Dataset entries
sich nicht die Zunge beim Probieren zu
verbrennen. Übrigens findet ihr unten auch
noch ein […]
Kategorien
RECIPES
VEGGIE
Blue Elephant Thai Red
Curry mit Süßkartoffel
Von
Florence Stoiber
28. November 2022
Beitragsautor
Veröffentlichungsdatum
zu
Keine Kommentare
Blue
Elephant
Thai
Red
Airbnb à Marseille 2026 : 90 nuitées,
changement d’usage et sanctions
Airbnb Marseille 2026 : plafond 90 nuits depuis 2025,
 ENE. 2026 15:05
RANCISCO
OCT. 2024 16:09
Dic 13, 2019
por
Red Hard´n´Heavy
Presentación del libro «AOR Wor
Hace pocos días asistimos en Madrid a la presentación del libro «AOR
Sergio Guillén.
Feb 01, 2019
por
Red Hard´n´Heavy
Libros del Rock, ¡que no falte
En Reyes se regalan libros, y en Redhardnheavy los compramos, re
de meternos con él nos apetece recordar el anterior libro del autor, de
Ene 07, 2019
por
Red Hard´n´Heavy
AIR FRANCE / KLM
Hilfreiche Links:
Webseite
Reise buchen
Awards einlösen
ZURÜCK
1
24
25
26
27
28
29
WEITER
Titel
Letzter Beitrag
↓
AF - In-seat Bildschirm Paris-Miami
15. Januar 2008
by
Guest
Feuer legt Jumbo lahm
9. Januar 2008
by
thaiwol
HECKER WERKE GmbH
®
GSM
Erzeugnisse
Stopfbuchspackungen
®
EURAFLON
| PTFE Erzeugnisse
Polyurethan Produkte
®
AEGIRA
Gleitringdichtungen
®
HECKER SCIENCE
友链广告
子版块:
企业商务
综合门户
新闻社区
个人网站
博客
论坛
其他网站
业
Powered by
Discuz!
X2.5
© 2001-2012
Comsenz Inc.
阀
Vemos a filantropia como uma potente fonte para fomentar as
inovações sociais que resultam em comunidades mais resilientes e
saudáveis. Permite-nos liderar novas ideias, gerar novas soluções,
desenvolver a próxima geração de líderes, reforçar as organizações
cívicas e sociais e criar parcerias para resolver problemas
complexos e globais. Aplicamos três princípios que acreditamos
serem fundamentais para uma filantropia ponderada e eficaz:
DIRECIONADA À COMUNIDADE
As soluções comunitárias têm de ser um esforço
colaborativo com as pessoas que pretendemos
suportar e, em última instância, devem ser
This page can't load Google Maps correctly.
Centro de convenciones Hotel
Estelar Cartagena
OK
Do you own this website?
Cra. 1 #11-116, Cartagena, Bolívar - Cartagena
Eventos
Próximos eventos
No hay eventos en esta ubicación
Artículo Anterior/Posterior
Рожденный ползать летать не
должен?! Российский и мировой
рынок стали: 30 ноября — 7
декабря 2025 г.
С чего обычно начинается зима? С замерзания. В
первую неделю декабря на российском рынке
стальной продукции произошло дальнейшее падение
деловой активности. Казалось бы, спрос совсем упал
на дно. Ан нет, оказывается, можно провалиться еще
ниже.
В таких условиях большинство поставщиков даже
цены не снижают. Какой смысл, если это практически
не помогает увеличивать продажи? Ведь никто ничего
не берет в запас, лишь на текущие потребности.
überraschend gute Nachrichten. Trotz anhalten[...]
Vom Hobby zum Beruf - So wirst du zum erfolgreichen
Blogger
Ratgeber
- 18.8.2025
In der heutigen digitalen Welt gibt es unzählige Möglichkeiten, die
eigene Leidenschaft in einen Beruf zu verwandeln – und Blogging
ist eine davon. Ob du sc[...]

PROBLEM DETAILS:
The answer should consist only of the lines from the one containing "первую неделю декабря на российском рынке" through the last line of the data, given again exactly.

WRITTEN SOLUTION:
первую неделю декабря на российском рынке
стальной продукции произошло дальнейшее падение
деловой активности. Казалось бы, спрос совсем упал
на дно. Ан нет, оказывается, можно провалиться еще
ниже.
В таких условиях большинство поставщиков даже
цены не снижают. Какой смысл, если это практически
не помогает увеличивать продажи? Ведь никто ничего
не берет в запас, лишь на текущие потребности.
überraschend gute Nachrichten. Trotz anhalten[...]
Vom Hobby zum Beruf - So wirst du zum erfolgreichen
Blogger
Ratgeber
- 18.8.2025
In der heutigen digitalen Welt gibt es unzählige Möglichkeiten, die
eigene Leidenschaft in einen Beruf zu verwandeln – und Blogging
ist eine davon. Ob du sc[...]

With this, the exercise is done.